To end fascism (and ensure that selective enforcement is not being used to further the goals of fascism), fascists must be removed from positions of power at every level. As much as neoliberals claim to use data-driven policy making, they still refuse to do anything about the fact that the data shows that police officers are very likely to be white supremacists and domestic abusers (i.e., misogynists). While this might make a horrifying kind of sense in a conservative community (since it reflects the will of the far-right people that live in it), it doesn’t make sense at all in most American cities where the bulk of police officers work.
Municipal governments should be systematically removing police officers who are white supremacists or domestic abusers. Moreover, they should be removing officers who believe that police officers are an ingroup that should be protected and not bound and that normal citizens are an outgroup that should be bound and not protected. Optimally, we would have national policies to prevent fascists from becoming police in the first place, or from becoming a cop in a different community after they lose their job (much like a pedophile priest moving to a different Catholic church after he gets caught).
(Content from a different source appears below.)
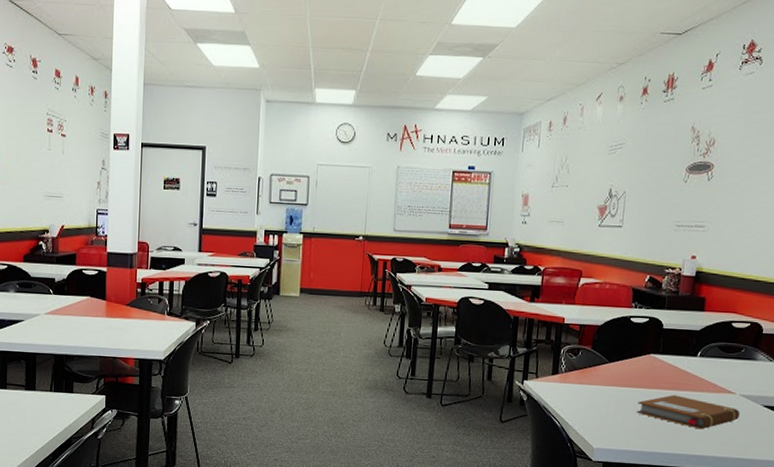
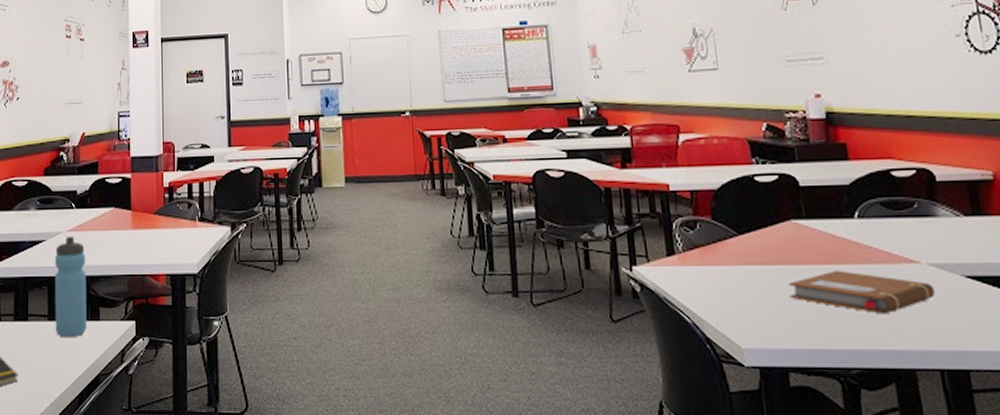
water bottle: none [32,319,62,406] -> present [55,237,86,338]

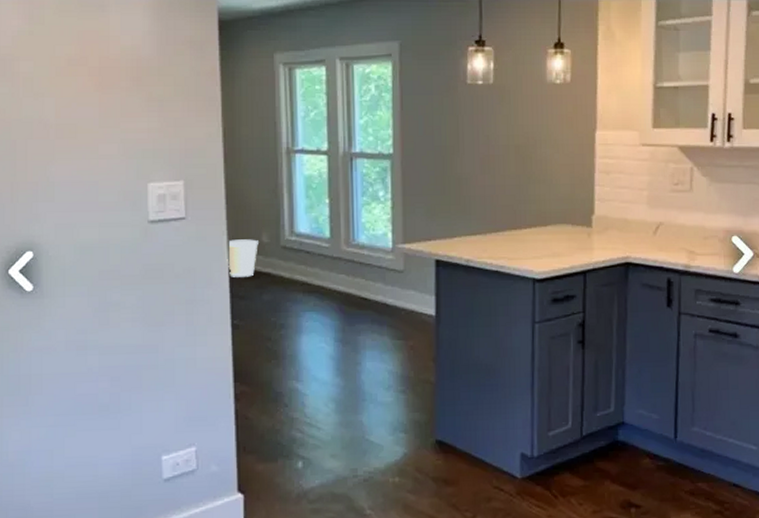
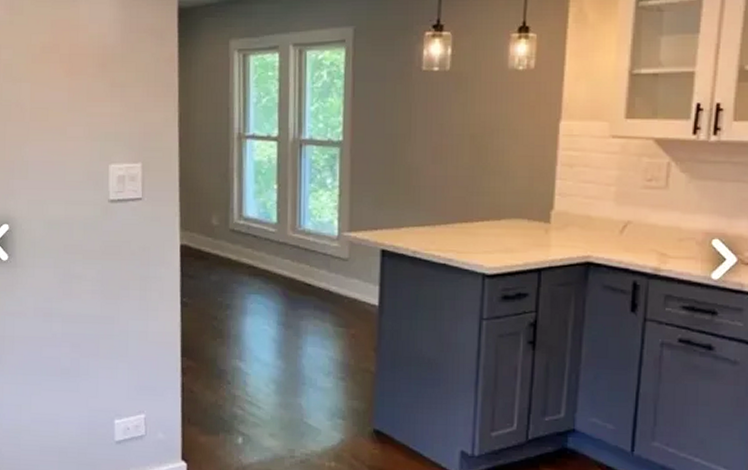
wastebasket: present [227,239,258,277] -> none [178,221,209,257]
If the police are to be a legitimate institution in America and if we are to believe the Democratic Party’s position that police are a necessity that requires even more money (despite already receiving an obscene portion of municipal budgets), then the fascists working as police must be removed. No one who has organized as a fascist or who has been confirmed to have committed domestic abuse should be allowed to work as a police officer. It is our belief that the Democratic Party — while being substantially better than the Republicans — still holds onto a kernel of white supremacy and that it does not want fascism to be extinguished; i.e., the Democratic Party’s elites represent the softer side of American white supremacy. You can prove us wrong by getting rid of all those racist cops.